**Aim of the task**
In the entries below, find the line with "right knee: (3, 217)" and the line with "left knee: (235, 379)"; copy them and every line between them exactly, but not the pictures.

Segment Start: Raw data

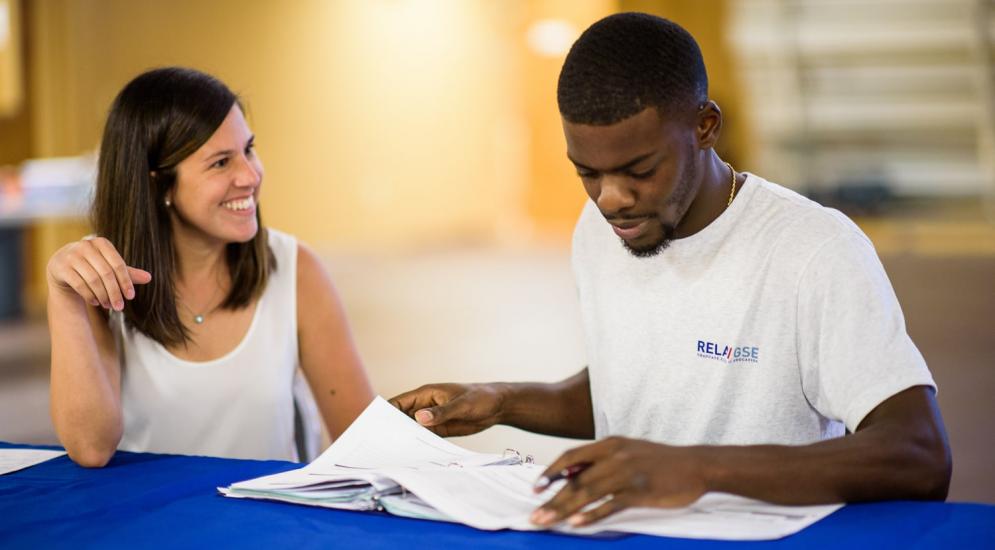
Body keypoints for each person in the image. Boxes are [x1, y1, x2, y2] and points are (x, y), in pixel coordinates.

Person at [390, 13, 951, 527]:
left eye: (639, 170)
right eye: (587, 172)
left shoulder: (812, 249)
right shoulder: (600, 231)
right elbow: (638, 388)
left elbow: (919, 453)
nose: (611, 199)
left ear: (705, 126)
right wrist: (503, 399)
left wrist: (695, 469)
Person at [47, 67, 374, 467]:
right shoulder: (102, 279)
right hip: (150, 526)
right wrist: (64, 298)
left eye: (248, 150)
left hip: (266, 524)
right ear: (158, 184)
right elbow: (91, 449)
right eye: (221, 163)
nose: (250, 176)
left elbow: (364, 444)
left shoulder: (295, 268)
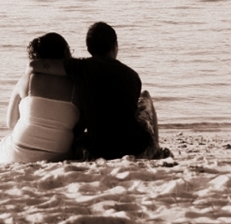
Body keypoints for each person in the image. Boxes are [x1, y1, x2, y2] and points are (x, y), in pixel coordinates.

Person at [31, 22, 167, 160]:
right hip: (132, 146)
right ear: (115, 45)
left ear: (89, 49)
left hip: (98, 149)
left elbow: (36, 65)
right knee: (145, 96)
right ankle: (155, 147)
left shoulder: (80, 68)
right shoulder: (132, 75)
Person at [0, 33, 82, 164]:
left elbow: (11, 123)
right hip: (58, 155)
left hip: (18, 154)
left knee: (2, 147)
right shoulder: (77, 85)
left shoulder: (26, 81)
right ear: (65, 52)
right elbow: (79, 128)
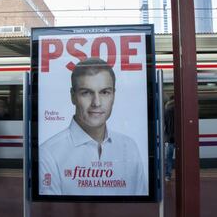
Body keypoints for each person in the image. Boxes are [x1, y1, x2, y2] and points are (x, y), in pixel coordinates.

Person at [39, 57, 147, 195]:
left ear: (113, 95)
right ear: (73, 96)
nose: (96, 103)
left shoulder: (130, 147)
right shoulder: (49, 154)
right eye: (86, 93)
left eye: (104, 92)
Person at [164, 96, 175, 182]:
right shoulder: (180, 109)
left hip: (169, 138)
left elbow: (164, 125)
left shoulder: (166, 110)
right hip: (180, 138)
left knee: (169, 158)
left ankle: (168, 175)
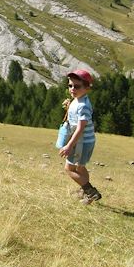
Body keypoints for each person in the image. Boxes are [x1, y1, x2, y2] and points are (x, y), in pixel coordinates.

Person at [59, 69, 101, 205]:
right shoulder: (78, 100)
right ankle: (86, 193)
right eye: (70, 85)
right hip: (85, 141)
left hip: (81, 143)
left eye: (77, 86)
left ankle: (91, 192)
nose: (72, 89)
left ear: (87, 88)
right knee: (80, 168)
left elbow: (80, 128)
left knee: (68, 169)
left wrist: (69, 146)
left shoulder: (82, 106)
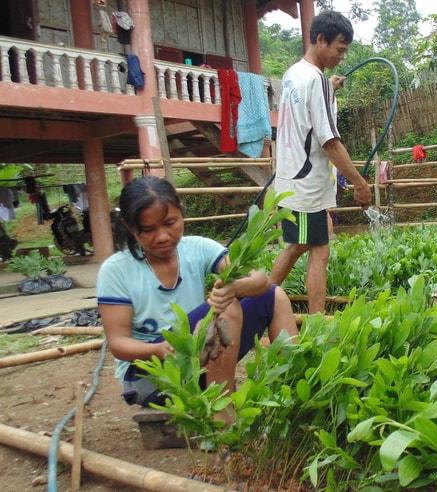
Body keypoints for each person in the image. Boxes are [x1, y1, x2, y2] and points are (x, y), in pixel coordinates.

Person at [96, 176, 298, 415]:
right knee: (227, 309)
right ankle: (222, 415)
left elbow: (260, 280)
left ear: (182, 214)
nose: (162, 236)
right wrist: (158, 349)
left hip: (201, 360)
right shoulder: (117, 270)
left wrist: (236, 288)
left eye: (170, 223)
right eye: (148, 230)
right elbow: (118, 344)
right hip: (152, 376)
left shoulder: (197, 249)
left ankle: (293, 392)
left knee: (273, 295)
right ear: (132, 228)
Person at [271, 11, 371, 314]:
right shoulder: (315, 81)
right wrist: (360, 183)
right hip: (305, 185)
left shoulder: (293, 75)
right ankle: (315, 327)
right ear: (320, 40)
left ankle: (256, 302)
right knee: (319, 251)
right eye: (339, 49)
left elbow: (307, 113)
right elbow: (329, 141)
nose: (342, 56)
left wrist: (331, 89)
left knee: (298, 246)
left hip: (292, 180)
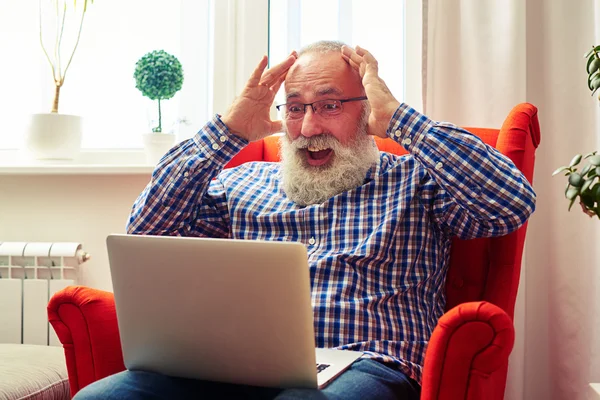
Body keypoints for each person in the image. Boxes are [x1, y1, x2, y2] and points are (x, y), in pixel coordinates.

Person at [75, 41, 536, 399]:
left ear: (366, 111)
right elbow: (146, 232)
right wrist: (228, 131)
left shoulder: (417, 179)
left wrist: (399, 120)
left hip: (366, 368)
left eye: (330, 105)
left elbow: (509, 202)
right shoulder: (243, 182)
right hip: (230, 370)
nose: (310, 127)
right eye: (295, 107)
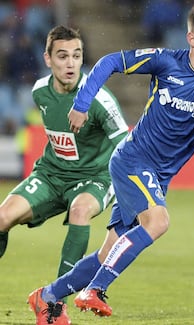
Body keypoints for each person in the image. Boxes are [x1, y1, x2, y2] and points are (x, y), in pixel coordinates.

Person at [28, 2, 194, 324]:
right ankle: (95, 290)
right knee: (158, 222)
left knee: (108, 253)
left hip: (157, 174)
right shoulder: (166, 62)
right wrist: (83, 102)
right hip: (133, 159)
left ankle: (46, 296)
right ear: (193, 38)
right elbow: (110, 62)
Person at [0, 24, 128, 322]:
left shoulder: (99, 99)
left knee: (81, 210)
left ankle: (54, 302)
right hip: (51, 174)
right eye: (62, 56)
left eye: (76, 55)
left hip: (96, 176)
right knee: (3, 217)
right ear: (47, 59)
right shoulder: (39, 92)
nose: (70, 63)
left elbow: (125, 145)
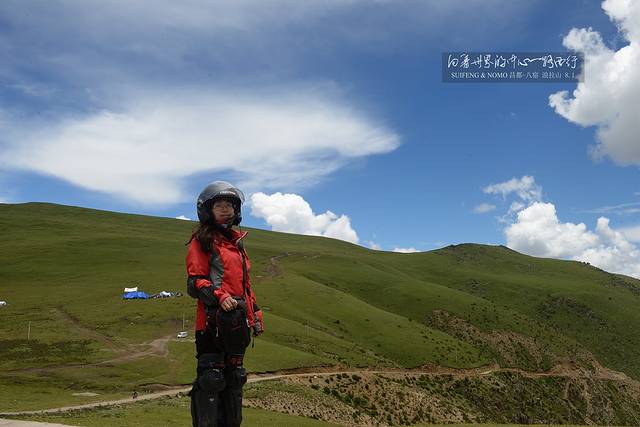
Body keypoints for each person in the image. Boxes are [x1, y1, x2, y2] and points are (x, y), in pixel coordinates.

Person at [186, 181, 264, 427]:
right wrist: (220, 296)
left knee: (235, 379)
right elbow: (195, 281)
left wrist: (255, 314)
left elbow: (245, 286)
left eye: (230, 205)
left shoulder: (238, 244)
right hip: (211, 323)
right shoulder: (202, 240)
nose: (225, 209)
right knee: (212, 379)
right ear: (207, 210)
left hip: (236, 323)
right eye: (219, 205)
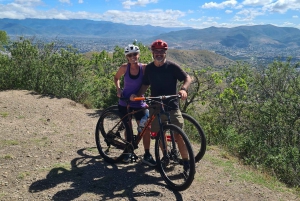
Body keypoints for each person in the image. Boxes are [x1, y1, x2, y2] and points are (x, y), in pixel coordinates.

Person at [130, 39, 192, 171]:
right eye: (156, 51)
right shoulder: (150, 69)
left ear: (165, 53)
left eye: (162, 51)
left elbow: (187, 78)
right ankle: (165, 155)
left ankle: (187, 163)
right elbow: (145, 84)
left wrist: (183, 89)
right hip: (155, 106)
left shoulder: (172, 66)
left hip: (172, 106)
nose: (159, 53)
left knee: (178, 135)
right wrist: (138, 95)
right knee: (159, 134)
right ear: (152, 53)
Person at [114, 44, 156, 166]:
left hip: (139, 102)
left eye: (135, 54)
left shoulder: (144, 68)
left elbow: (148, 82)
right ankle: (128, 151)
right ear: (127, 57)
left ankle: (147, 154)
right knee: (128, 127)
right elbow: (116, 78)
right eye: (130, 55)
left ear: (139, 55)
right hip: (125, 101)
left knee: (145, 128)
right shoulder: (124, 68)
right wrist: (118, 89)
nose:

Segment End: Raw data

**Exercise result**
right knee: (3, 217)
right ear: (47, 59)
right shoulder: (39, 92)
nose: (70, 63)
left elbow: (125, 145)
Body keypoints for each person in the image. Boxes are [x1, y1, x2, y2] and points are (x, y), in pixel coordinates.

Person at [186, 181, 264, 427]:
right wrist: (220, 296)
left knee: (235, 379)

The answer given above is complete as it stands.